Bioinformatics. 2024 Dec 2:btae726. doi: 10.1093/bioinformatics/btae726. Online ahead of print.
ABSTRACT
SUMMARY: Extensive human health data from cohort studies, national registries, and biobanks can reveal lifecourse risk factors impacting health. Combining these sources offers increased statistical power, rare outcome detection, replication of findings, and extended study periods. Traditionally, this required data transfer to a central location or separate partner analyses with pooled summary statistics, posing ethical, legal, and time constraints. Federated analysis-which involves remote data analysis without sharing individual-level data-is a promising alternative. One promising solution is DataSHIELD (https://datashield.org/), an open-source R based implementation. To enable federated analysis, data owners need a user-friendly way to install the federated infrastructure and manage users and data.
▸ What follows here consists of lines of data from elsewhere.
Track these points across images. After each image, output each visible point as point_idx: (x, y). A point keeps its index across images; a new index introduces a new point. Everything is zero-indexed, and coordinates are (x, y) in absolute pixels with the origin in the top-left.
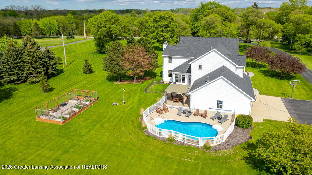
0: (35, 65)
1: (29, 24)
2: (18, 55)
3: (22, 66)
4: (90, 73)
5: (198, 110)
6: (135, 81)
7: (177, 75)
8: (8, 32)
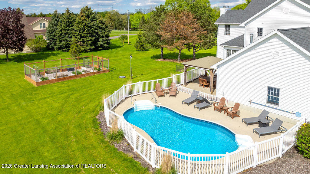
0: (82, 33)
1: (138, 17)
2: (70, 22)
3: (72, 33)
4: (142, 51)
5: (223, 100)
6: (179, 59)
7: (231, 50)
8: (121, 24)
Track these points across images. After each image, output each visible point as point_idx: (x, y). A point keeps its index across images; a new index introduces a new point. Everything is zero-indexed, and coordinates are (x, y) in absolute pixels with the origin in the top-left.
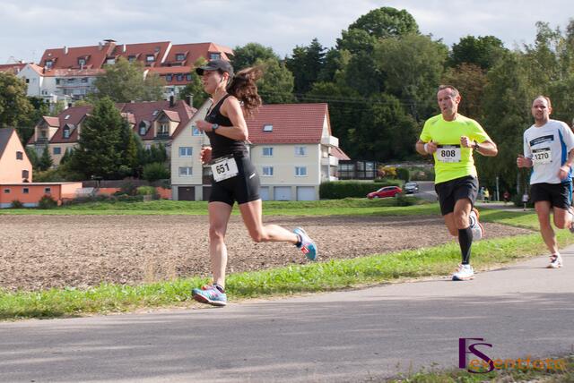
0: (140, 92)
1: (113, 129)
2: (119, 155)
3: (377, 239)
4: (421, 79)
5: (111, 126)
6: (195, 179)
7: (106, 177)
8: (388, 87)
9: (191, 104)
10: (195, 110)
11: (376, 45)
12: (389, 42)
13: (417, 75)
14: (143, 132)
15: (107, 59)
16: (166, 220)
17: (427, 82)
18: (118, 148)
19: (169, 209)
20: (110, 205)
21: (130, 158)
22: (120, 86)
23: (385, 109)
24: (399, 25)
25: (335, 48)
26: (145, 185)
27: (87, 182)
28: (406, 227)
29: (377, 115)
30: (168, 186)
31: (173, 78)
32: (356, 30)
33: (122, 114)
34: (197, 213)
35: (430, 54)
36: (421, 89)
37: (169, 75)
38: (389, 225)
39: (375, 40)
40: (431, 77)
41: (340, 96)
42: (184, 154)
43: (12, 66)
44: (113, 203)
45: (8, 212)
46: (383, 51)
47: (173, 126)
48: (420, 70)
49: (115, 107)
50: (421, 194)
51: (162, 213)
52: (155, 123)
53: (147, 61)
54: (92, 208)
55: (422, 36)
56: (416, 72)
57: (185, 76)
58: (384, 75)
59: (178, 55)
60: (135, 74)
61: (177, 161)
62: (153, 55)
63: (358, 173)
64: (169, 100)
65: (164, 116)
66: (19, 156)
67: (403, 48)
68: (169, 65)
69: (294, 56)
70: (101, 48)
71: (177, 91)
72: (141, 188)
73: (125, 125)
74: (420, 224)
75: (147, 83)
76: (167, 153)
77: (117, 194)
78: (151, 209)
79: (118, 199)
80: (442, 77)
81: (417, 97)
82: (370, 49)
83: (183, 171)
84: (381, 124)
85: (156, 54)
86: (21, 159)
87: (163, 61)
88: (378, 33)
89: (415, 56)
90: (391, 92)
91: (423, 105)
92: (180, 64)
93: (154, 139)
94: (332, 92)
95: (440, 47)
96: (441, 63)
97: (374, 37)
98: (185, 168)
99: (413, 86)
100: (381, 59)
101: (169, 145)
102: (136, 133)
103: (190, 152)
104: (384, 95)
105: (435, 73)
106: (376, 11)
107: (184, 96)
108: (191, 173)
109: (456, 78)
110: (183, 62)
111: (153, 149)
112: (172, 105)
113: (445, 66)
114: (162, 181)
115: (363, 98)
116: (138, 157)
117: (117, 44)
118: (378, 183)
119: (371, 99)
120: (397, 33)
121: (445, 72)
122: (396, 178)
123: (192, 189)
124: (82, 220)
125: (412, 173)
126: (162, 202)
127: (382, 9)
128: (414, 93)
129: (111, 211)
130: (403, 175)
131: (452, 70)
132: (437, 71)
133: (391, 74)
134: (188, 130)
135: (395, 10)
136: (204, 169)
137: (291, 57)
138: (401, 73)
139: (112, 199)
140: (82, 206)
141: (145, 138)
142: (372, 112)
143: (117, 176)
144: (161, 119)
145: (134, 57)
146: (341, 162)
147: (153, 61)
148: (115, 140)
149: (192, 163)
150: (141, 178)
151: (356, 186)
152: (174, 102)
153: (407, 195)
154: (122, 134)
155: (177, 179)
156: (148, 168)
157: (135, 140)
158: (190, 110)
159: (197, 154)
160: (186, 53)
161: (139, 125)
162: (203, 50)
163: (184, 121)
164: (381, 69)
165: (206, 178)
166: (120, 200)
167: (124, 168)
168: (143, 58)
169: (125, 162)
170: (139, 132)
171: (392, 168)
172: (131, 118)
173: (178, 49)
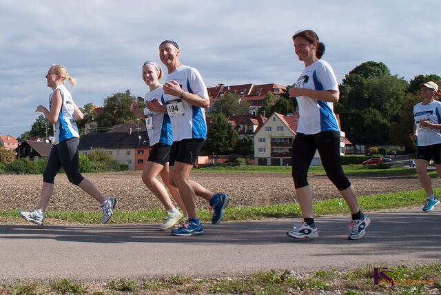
0: (237, 110)
1: (224, 129)
2: (227, 142)
3: (370, 186)
4: (392, 99)
5: (223, 127)
6: (267, 154)
7: (221, 154)
8: (372, 105)
9: (264, 115)
10: (266, 119)
11: (365, 82)
12: (373, 80)
13: (389, 97)
14: (239, 131)
15: (220, 93)
16: (253, 175)
17: (395, 101)
18: (227, 139)
19: (253, 170)
20: (223, 168)
21: (233, 144)
22: (227, 107)
23: (371, 116)
24: (378, 71)
25: (342, 84)
26: (241, 157)
27: (211, 156)
29: (366, 120)
30: (253, 158)
31: (255, 103)
32: (354, 75)
33: (229, 121)
34: (268, 172)
35: (397, 86)
36: (392, 105)
37: (252, 101)
39: (364, 79)
40: (397, 99)
41: (345, 110)
42: (261, 141)
44: (224, 166)
46: (369, 84)
47: (255, 127)
48: (391, 94)
49: (225, 119)
50: (394, 162)
51: (250, 172)
52: (246, 126)
53: (240, 94)
54: (213, 169)
55: (392, 76)
57: (260, 101)
58: (370, 99)
59: (256, 90)
60: (235, 101)
61: (257, 145)
62: (243, 91)
63: (356, 151)
64: (252, 114)
65: (251, 121)
67: (381, 83)
68: (252, 96)
70: (217, 88)
71: (256, 108)
72: (239, 159)
73: (230, 127)
75: (241, 105)
76: (253, 141)
77: (226, 162)
78: (244, 170)
79: (226, 164)
80: (404, 98)
81: (389, 110)
82: (361, 84)
83: (261, 150)
85: (245, 90)
87: (249, 94)
88: (366, 76)
89: (388, 88)
90: (373, 107)
91: (395, 113)
92: (258, 95)
93: (245, 134)
94: (342, 108)
95: (403, 82)
96: (404, 90)
99: (387, 104)
100: (367, 89)
101: (253, 137)
103: (264, 140)
104: (370, 109)
105: (400, 96)
106: (365, 64)
107: (260, 112)
108: (265, 151)
109: (413, 98)
110: (260, 94)
111: (245, 140)
112: (254, 117)
113: (406, 92)
114: (250, 155)
115: (358, 111)
116: (237, 143)
117: (225, 86)
118: (368, 157)
119: (363, 112)
120: (377, 75)
121: (406, 95)
122: (378, 153)
123: (265, 159)
124: (208, 175)
125: (387, 151)
126: (249, 166)
128: (388, 107)
129: (223, 171)
130: (382, 152)
131: (410, 94)
133: (374, 98)
134: (263, 128)
135: (375, 63)
136: (272, 149)
138: (380, 96)
140: (208, 168)
141: (240, 133)
142: (363, 118)
143: (226, 153)
144: (249, 123)
145: (234, 92)
146: (346, 145)
147: (244, 94)
149: (265, 146)
150: (239, 154)
151: (356, 158)
152: (256, 114)
153: (385, 163)
154: (228, 132)
155: (258, 154)
156: (242, 149)
157: (235, 134)
158: (264, 118)
159: (268, 142)
160: (261, 89)
161: (238, 127)
162: (269, 87)
163: (261, 124)
164: (368, 95)
165: (273, 154)
166: (228, 165)
167: (230, 149)
168: (238, 93)
169: (230, 146)
170: (237, 131)
171: (376, 148)
172: (233, 123)
173: (257, 87)
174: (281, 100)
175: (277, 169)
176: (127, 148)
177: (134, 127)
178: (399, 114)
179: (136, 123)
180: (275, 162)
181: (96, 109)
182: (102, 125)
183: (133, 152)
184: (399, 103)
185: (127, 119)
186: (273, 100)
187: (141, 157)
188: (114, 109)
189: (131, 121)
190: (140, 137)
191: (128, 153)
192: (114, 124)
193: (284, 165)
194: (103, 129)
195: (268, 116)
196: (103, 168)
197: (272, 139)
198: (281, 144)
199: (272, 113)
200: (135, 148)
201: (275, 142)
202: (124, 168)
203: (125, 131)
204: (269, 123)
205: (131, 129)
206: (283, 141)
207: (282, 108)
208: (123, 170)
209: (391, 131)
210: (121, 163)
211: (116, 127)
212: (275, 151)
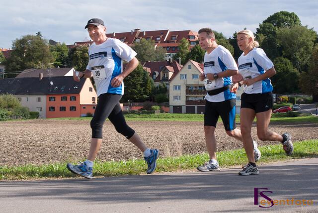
0: (152, 57)
1: (139, 76)
2: (142, 89)
4: (302, 50)
5: (138, 74)
6: (182, 102)
7: (136, 101)
8: (284, 54)
9: (180, 62)
10: (182, 66)
11: (278, 31)
12: (284, 30)
13: (299, 47)
14: (154, 78)
15: (136, 39)
16: (167, 123)
17: (305, 51)
18: (142, 86)
19: (168, 118)
20: (137, 115)
21: (148, 91)
22: (142, 53)
23: (282, 66)
24: (290, 21)
25: (256, 33)
26: (155, 105)
27: (126, 104)
28: (294, 128)
29: (278, 69)
30: (168, 105)
31: (171, 49)
32: (267, 24)
33: (144, 68)
34: (183, 120)
35: (307, 36)
36: (302, 55)
37: (168, 47)
38: (285, 127)
39: (277, 29)
40: (307, 49)
42: (176, 89)
43: (86, 42)
44: (139, 114)
45: (85, 119)
46: (281, 34)
47: (171, 74)
48: (302, 44)
51: (165, 120)
52: (161, 73)
53: (156, 40)
54: (128, 117)
55: (303, 27)
56: (299, 46)
57: (176, 48)
58: (282, 48)
59: (172, 37)
60: (150, 47)
61: (172, 93)
62: (159, 37)
64: (168, 60)
65: (166, 69)
66: (91, 89)
67: (292, 33)
68: (168, 42)
69: (234, 37)
70: (132, 34)
71: (172, 56)
72: (153, 107)
73: (145, 74)
74: (302, 127)
75: (156, 52)
76: (168, 89)
77: (141, 110)
78: (159, 118)
79: (141, 112)
80: (313, 49)
81: (299, 59)
82: (274, 33)
83: (176, 97)
84: (280, 73)
85: (161, 36)
86: (92, 91)
87: (165, 40)
88: (279, 25)
89: (299, 38)
90: (285, 57)
91: (303, 64)
92: (174, 42)
93: (160, 81)
95: (312, 32)
96: (313, 41)
97: (276, 27)
98: (177, 96)
99: (297, 54)
100: (280, 39)
101: (168, 84)
102: (151, 78)
103: (179, 87)
104: (282, 58)
105: (309, 47)
106: (278, 13)
107: (176, 58)
108: (180, 99)
110: (176, 41)
111: (160, 87)
112: (169, 64)
113: (315, 42)
114: (165, 103)
116: (152, 90)
117: (141, 31)
118: (279, 105)
120: (288, 25)
121: (314, 46)
122: (288, 102)
123: (180, 107)
125: (297, 99)
126: (165, 114)
127: (281, 12)
128: (298, 57)
129: (138, 119)
130: (292, 101)
132: (311, 45)
133: (286, 47)
134: (178, 76)
135: (287, 13)
136: (186, 97)
137: (232, 38)
138: (291, 46)
139: (139, 112)
141: (158, 79)
143: (141, 100)
144: (164, 71)
145: (150, 38)
147: (160, 40)
148: (140, 81)
149: (180, 94)
150: (155, 102)
152: (171, 61)
153: (295, 111)
154: (144, 79)
155: (173, 102)
156: (157, 97)
157: (150, 81)
158: (179, 66)
159: (183, 89)
160: (177, 36)
161: (153, 74)
162: (186, 34)
163: (176, 72)
164: (280, 44)
165: (188, 102)
166: (143, 113)
167: (145, 96)
168: (155, 38)
169: (145, 93)
170: (153, 78)
171: (285, 97)
172: (148, 70)
173: (173, 33)
174: (197, 47)
175: (192, 117)
176: (37, 94)
177: (45, 72)
178: (308, 64)
179: (48, 67)
180: (190, 110)
181: (3, 52)
182: (10, 69)
183: (44, 98)
184: (308, 53)
185: (38, 64)
186: (188, 47)
187: (52, 104)
188: (23, 52)
189: (43, 66)
190: (52, 83)
191: (39, 100)
192: (23, 68)
193: (199, 112)
194: (11, 73)
195: (184, 63)
196: (11, 116)
197: (188, 87)
198: (196, 92)
199: (187, 60)
200: (46, 94)
201: (189, 90)
202: (34, 115)
203: (35, 76)
204: (184, 70)
205: (42, 75)
206: (197, 89)
207: (197, 56)
208: (34, 118)
209: (300, 80)
210: (30, 111)
211: (25, 71)
212: (190, 99)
Here we present MOLGENIS Armadillo: a lightweight server for federated analysis solutions such as DataSHIELD.
AVAILABILITY AND IMPLEMENTATION: Armadillo is implemented as a collection of three packages freely available under the open source licence LGPLv3: two R packages downloadable from the Comprehensive R Archive Network (CRAN) (“MolgenisArmadillo” and” DSMolgenisArmdillo”) and one Java application (“ArmadilloService”) as jar and docker images via Github (https://github.com/molgenis/molgenis-service-armadillo).
SUPPLEMENTARY MATERIALS: In Supplementary material we include screenshots of the user interface (UI) to illustrate the use of Armadillo.
PMID:39673440 | DOI:10.1093/bioinformatics/btae726